Things have been busy as usual. We registered Alexa for Kindergarten last week. Tristan is automatically registered because he attends preschool where they will attend Kindergarten. They will be 5 this Wednesday, seems hard to believe so much time has gone by. They have lost that toddler look and have become their own "little people". Although Tristan has started climbing into our bed at night and insists I "Tuckle" him in. That is his new word for tucking him in and getting to snuggle.
I registered them for the free pass to Disney for their birthday. Brian & I will take them Wednesday for the day. It isn't such a big deal for them to miss preschool for one day. Brianne will pick up Hunter and have some one on one time with him which he doesn't get too often. Then we will take him on his own for his birthday.
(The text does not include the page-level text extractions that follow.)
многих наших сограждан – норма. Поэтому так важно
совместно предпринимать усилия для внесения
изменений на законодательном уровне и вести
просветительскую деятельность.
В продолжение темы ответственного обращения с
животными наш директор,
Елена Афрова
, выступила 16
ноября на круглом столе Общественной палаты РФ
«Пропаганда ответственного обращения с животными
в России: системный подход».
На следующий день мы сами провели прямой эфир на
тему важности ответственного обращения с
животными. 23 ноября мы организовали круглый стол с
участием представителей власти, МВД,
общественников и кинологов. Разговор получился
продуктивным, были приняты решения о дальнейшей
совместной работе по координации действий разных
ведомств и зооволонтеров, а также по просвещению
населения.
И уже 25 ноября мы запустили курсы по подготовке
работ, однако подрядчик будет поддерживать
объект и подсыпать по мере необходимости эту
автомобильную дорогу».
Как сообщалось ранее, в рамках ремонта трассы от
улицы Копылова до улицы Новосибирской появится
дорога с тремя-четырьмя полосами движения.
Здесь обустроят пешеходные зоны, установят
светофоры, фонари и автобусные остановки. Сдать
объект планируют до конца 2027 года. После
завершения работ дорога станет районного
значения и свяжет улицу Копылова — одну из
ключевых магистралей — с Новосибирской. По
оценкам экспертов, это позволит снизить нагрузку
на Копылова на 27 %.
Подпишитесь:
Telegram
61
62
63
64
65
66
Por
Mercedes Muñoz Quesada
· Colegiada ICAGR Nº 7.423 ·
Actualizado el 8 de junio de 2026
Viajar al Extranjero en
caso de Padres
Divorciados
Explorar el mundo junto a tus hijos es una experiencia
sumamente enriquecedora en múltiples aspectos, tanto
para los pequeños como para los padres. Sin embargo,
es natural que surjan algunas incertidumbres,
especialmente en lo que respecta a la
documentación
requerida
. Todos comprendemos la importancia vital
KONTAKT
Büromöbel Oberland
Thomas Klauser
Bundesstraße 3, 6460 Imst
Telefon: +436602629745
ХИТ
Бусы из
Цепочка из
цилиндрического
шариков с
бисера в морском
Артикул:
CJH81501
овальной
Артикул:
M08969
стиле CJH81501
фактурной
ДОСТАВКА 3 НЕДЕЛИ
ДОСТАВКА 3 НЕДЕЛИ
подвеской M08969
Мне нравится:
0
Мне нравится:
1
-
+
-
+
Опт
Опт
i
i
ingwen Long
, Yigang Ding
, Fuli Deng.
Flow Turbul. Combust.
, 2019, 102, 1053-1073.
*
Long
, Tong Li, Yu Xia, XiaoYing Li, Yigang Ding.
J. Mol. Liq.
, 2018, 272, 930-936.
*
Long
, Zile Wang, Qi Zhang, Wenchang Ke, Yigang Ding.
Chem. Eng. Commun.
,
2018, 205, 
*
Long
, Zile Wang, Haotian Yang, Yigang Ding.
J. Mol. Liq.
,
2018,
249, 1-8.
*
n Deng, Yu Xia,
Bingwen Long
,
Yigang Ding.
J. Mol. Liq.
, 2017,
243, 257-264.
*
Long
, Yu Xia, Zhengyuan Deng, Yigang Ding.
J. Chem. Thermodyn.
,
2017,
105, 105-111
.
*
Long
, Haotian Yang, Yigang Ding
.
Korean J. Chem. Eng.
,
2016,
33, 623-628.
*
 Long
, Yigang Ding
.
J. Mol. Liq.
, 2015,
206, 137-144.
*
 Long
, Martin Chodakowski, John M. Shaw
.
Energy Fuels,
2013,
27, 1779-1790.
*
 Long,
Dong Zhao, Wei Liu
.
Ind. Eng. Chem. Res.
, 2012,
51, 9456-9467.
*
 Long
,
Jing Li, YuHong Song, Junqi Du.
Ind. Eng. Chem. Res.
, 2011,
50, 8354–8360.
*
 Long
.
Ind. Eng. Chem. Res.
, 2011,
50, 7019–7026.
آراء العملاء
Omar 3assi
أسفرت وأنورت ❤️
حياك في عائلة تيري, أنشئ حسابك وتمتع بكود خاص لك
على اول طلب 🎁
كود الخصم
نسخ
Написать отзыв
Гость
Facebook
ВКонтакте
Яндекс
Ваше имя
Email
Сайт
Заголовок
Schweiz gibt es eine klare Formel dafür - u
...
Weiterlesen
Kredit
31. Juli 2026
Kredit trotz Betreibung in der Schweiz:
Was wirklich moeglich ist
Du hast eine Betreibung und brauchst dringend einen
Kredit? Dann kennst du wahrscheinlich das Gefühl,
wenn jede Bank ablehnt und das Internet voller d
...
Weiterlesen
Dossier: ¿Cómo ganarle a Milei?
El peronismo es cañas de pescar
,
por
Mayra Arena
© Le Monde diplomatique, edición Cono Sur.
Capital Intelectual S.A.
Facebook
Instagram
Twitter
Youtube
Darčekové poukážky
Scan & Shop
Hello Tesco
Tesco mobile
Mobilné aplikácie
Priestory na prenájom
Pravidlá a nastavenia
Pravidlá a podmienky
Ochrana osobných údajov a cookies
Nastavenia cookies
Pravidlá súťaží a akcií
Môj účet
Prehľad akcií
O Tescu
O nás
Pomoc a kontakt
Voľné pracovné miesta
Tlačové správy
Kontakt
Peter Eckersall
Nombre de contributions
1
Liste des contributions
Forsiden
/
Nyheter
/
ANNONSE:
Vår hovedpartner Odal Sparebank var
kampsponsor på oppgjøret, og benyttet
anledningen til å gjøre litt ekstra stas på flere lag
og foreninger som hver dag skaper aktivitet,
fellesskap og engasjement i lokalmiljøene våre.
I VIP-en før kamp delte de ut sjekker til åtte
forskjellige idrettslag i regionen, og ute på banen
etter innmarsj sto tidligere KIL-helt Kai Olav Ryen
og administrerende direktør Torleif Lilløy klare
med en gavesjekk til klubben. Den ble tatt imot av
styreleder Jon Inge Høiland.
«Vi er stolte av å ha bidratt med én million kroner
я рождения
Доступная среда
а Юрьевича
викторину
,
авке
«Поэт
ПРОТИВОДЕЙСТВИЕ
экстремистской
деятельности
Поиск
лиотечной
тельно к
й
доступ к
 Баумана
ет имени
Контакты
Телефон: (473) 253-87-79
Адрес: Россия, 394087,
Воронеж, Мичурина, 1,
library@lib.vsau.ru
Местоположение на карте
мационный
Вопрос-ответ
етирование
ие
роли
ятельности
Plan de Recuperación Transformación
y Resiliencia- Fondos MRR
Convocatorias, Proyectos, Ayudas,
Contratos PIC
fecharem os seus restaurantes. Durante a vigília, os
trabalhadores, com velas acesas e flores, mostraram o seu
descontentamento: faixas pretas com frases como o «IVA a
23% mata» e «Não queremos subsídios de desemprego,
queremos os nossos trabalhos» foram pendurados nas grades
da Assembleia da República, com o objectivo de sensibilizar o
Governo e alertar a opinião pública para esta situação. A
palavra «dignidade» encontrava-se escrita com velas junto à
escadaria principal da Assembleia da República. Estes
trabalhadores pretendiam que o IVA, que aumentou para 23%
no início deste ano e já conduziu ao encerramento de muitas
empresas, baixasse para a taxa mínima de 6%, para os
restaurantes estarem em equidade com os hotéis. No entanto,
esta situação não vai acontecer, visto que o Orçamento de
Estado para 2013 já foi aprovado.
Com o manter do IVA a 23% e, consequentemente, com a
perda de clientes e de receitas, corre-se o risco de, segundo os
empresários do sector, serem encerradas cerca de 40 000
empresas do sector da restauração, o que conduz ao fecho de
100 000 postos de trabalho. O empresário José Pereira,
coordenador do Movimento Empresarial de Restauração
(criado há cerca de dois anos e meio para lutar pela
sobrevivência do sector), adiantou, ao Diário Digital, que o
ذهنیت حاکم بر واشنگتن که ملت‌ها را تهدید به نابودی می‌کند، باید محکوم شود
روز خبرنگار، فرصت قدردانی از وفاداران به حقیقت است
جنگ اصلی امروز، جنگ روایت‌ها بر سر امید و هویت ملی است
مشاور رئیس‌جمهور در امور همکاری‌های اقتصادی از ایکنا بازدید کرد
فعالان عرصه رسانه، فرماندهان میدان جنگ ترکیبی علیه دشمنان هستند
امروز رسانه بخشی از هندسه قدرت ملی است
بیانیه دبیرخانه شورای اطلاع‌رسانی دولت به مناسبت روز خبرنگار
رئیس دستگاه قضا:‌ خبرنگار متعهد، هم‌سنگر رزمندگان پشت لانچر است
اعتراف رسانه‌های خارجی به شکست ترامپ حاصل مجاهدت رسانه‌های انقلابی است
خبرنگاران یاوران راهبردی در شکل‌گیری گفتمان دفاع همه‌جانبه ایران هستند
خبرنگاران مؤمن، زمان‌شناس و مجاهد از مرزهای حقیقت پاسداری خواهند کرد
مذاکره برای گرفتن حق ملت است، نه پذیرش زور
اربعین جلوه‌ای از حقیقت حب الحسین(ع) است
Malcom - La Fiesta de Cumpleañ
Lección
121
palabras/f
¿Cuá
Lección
Time marches on. It both amazes and frightens me. I had a difficult moment this afternoon when I was going to pick up the boys at their bus stop. I missed Kie so much it took my breath away, it was physically painful. Not because of a song on the radio, or any other obvious reason. It just hit me. Broadsided me right out of the blue. That doesn't happen as often as it used to. I miss her often, I think of her many times throughout my day, but it hasn't slammed into me like that in quite a while. I called my friend Terry M. and we talked about it, then talked about other things so that by the time I got the boys I was back in control.
I am sure this week will be emotional for me, for Brian too. I am so glad I have him to lean on, to understand my pain and to love me. We will get through the twin's birthday together, with them, and make the most of their day. We will give them great memories and great fun. Kie would want that for them, we do too. So we take it day by day... as time marches on.